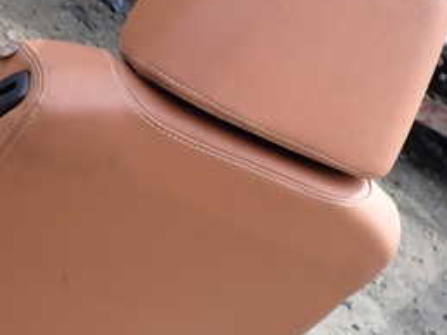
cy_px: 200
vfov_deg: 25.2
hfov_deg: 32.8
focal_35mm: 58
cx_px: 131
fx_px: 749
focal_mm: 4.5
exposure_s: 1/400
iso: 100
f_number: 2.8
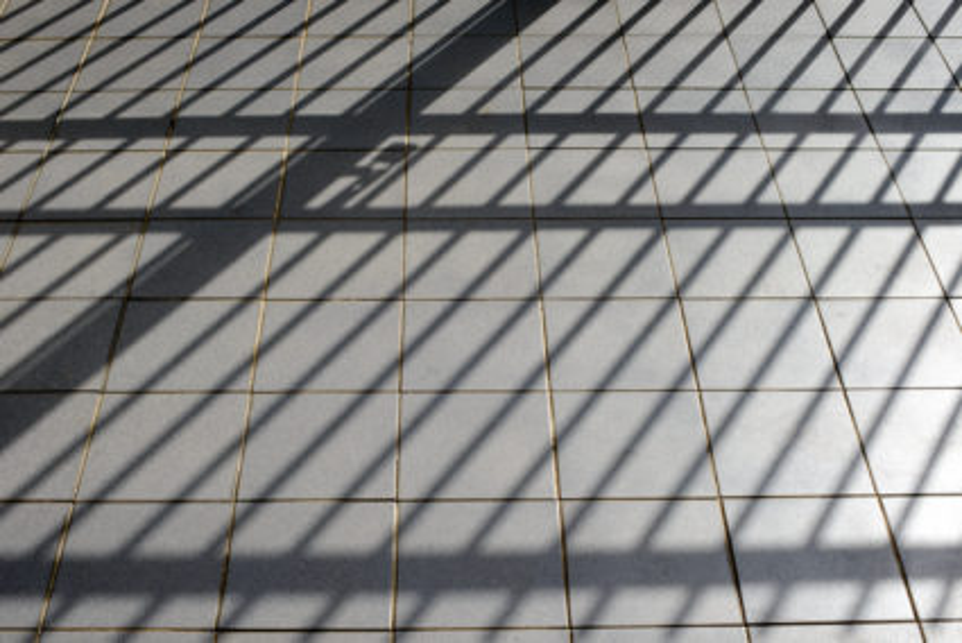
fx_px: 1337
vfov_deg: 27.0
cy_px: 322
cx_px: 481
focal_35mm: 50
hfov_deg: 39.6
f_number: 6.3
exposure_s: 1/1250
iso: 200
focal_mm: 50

Your goal: Apart from the pictures, set down all the entries above exactly.

Task result:
cy_px: 200
vfov_deg: 25.2
hfov_deg: 32.8
focal_35mm: 58
cx_px: 131
fx_px: 749
focal_mm: 4.5
exposure_s: 1/400
iso: 100
f_number: 2.8
fx_px: 1337
vfov_deg: 27.0
cy_px: 322
cx_px: 481
focal_35mm: 50
hfov_deg: 39.6
f_number: 6.3
exposure_s: 1/1250
iso: 200
focal_mm: 50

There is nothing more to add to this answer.